One “casual” Friday afternoon, one of your employees walks by wearing a cap emblazoned “America: Love it or Leave it.” You groan inwardly; not another supporter of “that” candidate, you ask yourself. You can’t resist and blurt out, “Great hat.; why do you hate immigrants?” The employee casts you a shocked look but walks away silently. You then proudly boast on your candidate’s Facebook page how you “stood up” to an oppressor.
The following Wednesday, you have to write up that same employee for her third unexcused absence in six months. But, when you ask her to sign the warning, she accuses you of singling her out unfairly because she is a “proud white woman Tea Partier.” She refuses to sign the warning, storms out of your office and files a complaint against you with HR.
Should you be concerned? Did you cross a legal line? Are you now at risk? The short answer: Possibly.
“Political activity” and “political affiliation” are only protected statuses for certain employees and in certain locations. Courts have held the First Amendment protects public employees from their employers using political affiliation on which to base employment decisions. The Civil Service Reform Act of 1978 expressly prohibits political affiliation discrimination toward federal employees. Moreover, some states (such as California, Louisiana, New York) and the District of Columbia, as well as cities (such as Lansing, Michigan; Madison, Wisconsin and Seattle, Washington), protect political affiliation similar to protections afforded race, sex, age and disability, even—importantly—for private sector employees.
Well, that’s good, you think. You don’t work in any of those locations, so you’ll probably not have to worry about what you said. Not necessarily. Just because you don’t work in the federal sector or in the private sector in a state or municipality that protects private sector employees from political affiliation discrimination doesn’t mean you have carte blanche to speak your mind freely whenever a subordinate employee declares her support for a political candidate, party or cause.
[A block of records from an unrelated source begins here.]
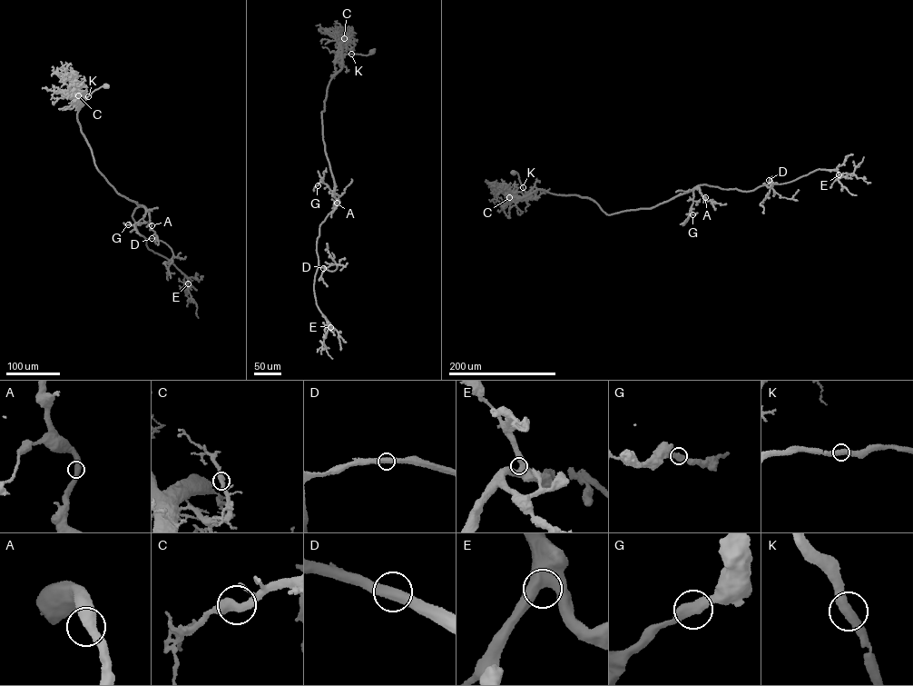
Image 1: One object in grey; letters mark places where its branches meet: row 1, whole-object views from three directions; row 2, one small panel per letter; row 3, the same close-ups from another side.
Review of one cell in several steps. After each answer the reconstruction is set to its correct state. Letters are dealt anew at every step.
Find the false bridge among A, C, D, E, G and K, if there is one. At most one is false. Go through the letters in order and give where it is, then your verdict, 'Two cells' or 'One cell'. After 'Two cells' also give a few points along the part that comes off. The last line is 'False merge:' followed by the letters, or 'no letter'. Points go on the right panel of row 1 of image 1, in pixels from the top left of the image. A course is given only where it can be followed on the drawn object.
A: Place: (705, 197). One cell
C: Place: (509, 197). One cell
D: Place: (769, 180). One cell
E: Place: (839, 174). One cell
G: Place: (692, 214). One cell
K: Place: (523, 187). One cell
False merge: no letter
Looming even for non-unionized employers is the National Labor Relations Act. Under the NLRA, even non-unionized employees have the right to discuss workplace terms and conditions of employment. Where a conversation between employees about a particular political candidate or party, for instance, turns to how that candidate or party might improve or degrade terms or conditions of employment, such a conversation may rise to the level of that protected by the NLRA.
Beyond that, expressing any type of political opinion to subordinate employees may leave supervisors and managers exposed to claims they are biased against employees on the basis of other protected statues, such as race, national origin, sex or religion. As this current election cycle illustrates, political candidates have races, nationalities, religions and other protected characteristics; most, as we have already seen, whether at the national, state or local level, also voice strong opinions about race relations, foreign policy, religious freedom, Second Amendment rights, immigration, LGBT rights and issues and other political issues directly related to characteristics protected by federal, state or local workplace discrimination laws.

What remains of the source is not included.